Abd b. Humeyd ve İbn Ebî Hâtim'in bildirdiğine göre Kâsım b. Muhammed b. Ebî Bekr es-Sıddîk'e: "...Toplantılarınızda hayâsızlık mı yapacaksınız..." âyetinin açıklaması sorulup: "Yaptıkları hayâsızlık nedir?" denilince: "Onlar toplantılarında iken birbirlerine karşı yellenirlerdi. Nâdî ifadesi de toplantı yeri mânâsındadır" dedi.
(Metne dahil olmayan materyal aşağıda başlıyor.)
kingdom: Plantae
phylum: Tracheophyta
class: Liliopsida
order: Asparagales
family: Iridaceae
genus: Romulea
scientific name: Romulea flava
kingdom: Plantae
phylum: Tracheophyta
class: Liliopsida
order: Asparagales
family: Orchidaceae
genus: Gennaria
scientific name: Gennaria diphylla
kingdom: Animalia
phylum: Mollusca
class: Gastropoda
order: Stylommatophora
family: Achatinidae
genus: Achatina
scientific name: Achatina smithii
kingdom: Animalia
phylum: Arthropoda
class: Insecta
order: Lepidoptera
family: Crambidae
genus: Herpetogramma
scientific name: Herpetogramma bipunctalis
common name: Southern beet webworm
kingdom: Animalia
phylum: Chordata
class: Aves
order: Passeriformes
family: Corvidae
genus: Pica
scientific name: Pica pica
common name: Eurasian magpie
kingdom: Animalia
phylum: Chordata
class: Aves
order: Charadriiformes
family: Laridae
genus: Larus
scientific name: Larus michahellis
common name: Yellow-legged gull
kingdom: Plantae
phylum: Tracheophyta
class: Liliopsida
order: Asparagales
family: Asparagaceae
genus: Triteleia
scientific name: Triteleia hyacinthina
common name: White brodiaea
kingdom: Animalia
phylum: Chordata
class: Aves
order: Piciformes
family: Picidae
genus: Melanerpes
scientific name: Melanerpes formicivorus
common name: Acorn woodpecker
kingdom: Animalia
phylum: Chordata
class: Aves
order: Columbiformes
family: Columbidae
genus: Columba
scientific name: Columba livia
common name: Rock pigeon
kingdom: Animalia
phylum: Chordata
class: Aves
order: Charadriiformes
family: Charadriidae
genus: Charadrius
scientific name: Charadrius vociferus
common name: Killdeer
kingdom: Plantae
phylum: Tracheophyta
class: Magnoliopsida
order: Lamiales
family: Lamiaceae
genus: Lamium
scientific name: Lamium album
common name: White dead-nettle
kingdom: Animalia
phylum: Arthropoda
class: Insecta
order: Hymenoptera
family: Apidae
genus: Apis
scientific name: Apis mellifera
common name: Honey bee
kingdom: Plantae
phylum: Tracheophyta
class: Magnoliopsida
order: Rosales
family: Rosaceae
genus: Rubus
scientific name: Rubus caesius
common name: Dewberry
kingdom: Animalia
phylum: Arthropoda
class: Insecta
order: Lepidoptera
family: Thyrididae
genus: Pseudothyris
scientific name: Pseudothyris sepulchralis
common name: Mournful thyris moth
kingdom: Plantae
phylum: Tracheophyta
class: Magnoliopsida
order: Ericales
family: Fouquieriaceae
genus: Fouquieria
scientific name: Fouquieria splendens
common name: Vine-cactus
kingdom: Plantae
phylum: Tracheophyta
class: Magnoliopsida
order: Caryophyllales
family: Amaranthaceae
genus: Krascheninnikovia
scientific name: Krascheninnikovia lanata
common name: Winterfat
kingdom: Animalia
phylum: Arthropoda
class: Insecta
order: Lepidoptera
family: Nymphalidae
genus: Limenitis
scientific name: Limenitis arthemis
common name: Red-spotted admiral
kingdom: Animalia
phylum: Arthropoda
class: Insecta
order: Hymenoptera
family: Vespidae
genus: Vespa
İbn Ebî Hâtim'in bildirdiğine göre Mücâhid: "...Toplantılarınızda hayâsızlık mı yapacaksınız..." âyetini açıklarken: "Burada ıslık çalmak, güvercinlerle oynamak, yuvarlak hale getirilmiş çamuru birbiri üstüne atarak oynamak ve elbiselerinin düğmelerini çözmek kastedilmektedir" dedi.

Abdurrezzâk, Abd b. Humeyd, İbn Cerîr, İbnu'l-Münzir, İbn Ebî Hâtim ve İbn Asâkir'in bildirdiğine göre Katâde: "İbrâhîm: «Ama Lut oradadır» dedi. Elçiler: "Biz orada olanları daha iyi biliriz... dediler" âyetini açıklarken: "Müminin mümine karşı mutlaka merhametli olduğunu ve nerede olursa olsun onu koruyup gözettiğini görürsün, mânâsındadır" dedi. "...Onu ve geride kalanlardan olacak karısı dışında ailesini kurtaracağız" âyetini açıklarken: "Karısı Allah'ın azabına terk edilenler arasında idi" dedi. "Elçilerimiz Lût'a gelince, Lût onlar hakkında tasalandı ve ne yapacağını bilemedi..." âyeti hakkında ise: "Elçiler yanına geldiği zaman Lût (aleyhisselam), kavminin şerrini bildiğinden dolayı elçilere kötülük etmelerinden korkarak ne yapacağını bilememişti" dedi. "Şüphe yok ki bu şehir halkının üstüne, buyruktan çıkarak yapa geldikleri işler yüzünden, gökten bir azap indireceğiz" âyetini açıklarken: "Burada Riczen ifadesiyle gökyüzünden gelecek bir azap kastedilmektedir" dedi. "Andolsun biz... o memleketten ibret alınacak apaçık bir delil bıraktık" âyeti hakkında ise: "Allah'ın üzerlerine yağdırmış olduğu taşların kalması kastedilmektedir" dedi.

Firyabî, Abd b. Humeyd, İbn Cerîr, İbnu'l-Münzir ve İbn Ebî Hâtim'in bildirdiğine göre Mücâhid: (.....) âyetini açıklarlen: "İbret alınacak bir delil bıraktık, mânâsındadır" dedi.